市はこれまで「稼げる」スタジアムの整備を掲げ、多機能複合型のスタジアムを目指してきましたが、(市議会)注目された「複合化」については、テニス場では敷地の確保が難しく、整備費を減らす観点から検討を行わず、断念すると説明しました。

【市議会 産業観光企業委員会 池山美月 委員】
「検討は行わないと報告しているが、複合化については断念ということでよろしいでしょうか」

【鹿児島市観光交流局 平良和也 スタジアム担当課長】
「私どもとしては検討を行わないということで、委員が言っていることと同じ意味だと考えている」

一方、「多機能化」はピッチやスタンドなどスタジアムに標準装備されている施設を防災や地域交流の場などとして活用するもので、市は多機能化などで稼働率や収益性の向上を目指すとしています。

委員からは計画を進めるにあたり、市民の声を聞くべきではないかという意見もー。

【鹿児島市観光交流局 平良和也 スタジアム担当課長】
「今回は候補地を絞りたいという提案だが、今後、スタジアムの検討を具体的に進めていく段階ではきちんといろんな方法で市民の意見を拾い上げながら検討を進めていく必要がある」

市としては9月議会での議論を踏まえ、県に考えを伝えるとしていて、最終的には県と協議して候補地を選定する考えです。

スタジアムの候補地について、市の方針が示されましたが、テニス場に整備した場合の課題として、周辺の交通渋滞や川商ホールの駐車場への影響などが懸念されています。

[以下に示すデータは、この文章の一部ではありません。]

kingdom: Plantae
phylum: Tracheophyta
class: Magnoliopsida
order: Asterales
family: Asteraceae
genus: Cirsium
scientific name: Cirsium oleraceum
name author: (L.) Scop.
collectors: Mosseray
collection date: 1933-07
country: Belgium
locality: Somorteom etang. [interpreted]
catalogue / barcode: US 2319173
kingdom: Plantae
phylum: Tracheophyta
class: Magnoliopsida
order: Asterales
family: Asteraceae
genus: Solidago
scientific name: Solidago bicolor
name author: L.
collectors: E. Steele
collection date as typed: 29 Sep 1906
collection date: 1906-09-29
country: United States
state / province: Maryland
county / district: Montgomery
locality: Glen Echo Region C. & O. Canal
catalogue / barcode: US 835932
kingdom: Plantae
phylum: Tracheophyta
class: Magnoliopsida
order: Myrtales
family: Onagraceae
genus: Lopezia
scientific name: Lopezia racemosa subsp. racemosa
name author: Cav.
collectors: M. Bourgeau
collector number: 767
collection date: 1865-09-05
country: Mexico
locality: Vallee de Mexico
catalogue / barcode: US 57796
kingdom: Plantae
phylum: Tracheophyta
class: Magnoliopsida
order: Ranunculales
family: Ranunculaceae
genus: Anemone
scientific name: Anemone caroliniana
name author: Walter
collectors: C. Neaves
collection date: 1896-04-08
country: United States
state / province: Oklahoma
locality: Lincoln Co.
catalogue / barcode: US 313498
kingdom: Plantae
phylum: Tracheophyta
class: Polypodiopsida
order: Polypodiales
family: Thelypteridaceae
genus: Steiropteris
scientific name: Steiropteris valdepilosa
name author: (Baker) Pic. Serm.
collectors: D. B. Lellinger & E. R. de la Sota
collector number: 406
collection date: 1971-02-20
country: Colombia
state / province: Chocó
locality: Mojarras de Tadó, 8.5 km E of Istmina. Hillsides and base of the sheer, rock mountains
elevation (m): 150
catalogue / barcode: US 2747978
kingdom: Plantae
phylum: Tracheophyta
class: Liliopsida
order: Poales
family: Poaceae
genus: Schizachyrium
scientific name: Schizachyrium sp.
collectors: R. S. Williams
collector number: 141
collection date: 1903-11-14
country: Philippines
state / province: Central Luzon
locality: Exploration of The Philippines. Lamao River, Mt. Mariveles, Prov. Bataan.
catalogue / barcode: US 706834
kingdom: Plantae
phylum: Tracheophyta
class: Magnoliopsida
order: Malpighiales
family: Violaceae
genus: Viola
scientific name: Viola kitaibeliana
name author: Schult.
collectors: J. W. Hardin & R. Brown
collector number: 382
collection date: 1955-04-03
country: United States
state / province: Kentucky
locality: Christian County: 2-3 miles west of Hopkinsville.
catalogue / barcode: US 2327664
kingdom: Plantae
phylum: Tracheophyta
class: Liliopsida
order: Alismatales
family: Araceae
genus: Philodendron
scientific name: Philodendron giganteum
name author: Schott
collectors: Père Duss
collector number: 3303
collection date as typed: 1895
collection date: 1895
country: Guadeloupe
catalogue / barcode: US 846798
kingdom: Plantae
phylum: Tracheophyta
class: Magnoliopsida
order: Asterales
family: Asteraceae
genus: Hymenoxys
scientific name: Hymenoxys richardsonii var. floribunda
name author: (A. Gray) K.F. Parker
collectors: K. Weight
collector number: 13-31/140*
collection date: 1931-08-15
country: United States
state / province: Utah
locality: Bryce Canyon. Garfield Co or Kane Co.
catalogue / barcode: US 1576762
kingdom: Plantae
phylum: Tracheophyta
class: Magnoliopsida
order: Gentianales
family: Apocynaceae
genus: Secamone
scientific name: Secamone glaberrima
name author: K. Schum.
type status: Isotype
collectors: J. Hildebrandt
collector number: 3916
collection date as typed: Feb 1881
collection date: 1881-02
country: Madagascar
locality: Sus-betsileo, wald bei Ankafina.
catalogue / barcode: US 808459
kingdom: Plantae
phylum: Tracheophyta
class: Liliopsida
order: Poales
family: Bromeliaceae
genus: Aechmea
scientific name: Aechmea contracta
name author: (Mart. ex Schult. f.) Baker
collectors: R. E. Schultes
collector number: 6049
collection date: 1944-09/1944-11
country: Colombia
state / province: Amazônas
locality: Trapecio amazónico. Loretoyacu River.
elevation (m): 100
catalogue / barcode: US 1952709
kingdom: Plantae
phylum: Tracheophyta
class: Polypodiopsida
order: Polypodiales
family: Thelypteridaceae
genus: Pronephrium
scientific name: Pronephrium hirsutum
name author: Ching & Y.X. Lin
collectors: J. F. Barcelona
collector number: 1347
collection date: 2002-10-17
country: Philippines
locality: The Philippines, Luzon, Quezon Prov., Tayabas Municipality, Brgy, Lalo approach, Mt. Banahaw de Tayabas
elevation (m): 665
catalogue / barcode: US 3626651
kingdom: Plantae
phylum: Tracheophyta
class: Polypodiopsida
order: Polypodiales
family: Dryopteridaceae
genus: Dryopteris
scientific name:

テニス場は、向かいの文化公園への移設が想定されていますが、公園の面積だけでなく、川商ホールの駐車場の一部を使う必要があります。
そうすると駐車できる台数がおよそ60台分減るとされています。

巨額の事業にかかる費用を誰がどう負担するかも懸案です。
テニス場の移設費は28億円で、市は県との協議を求めていますが、一方の県は市に負担を求める考えを示しています。
費用負担をめぐっては、両者の認識に開きがあります。

市が県や民間を含めた「オール鹿児島」での負担が必要とする一方、県はあくまで県の財政負担を前提としたものではないと距離を置いています。

下鶴市長は、今回の候補地の選定について、「スタジアム整備に向けた大きな節目である」とコメントしていて、来月1日に開会する9月議会での論議も踏まえたうえで市の考えを県に伝えるとしています。

一方、塩田知事は、「鹿児島市の説明や県議会での議論を踏まえ今後の対応を検討してまいりたい」などとコメントしています。
税金を含めて巨額の費用を伴うスタジアムの整備。
これが前進となるのか、議論の行方が注目されます。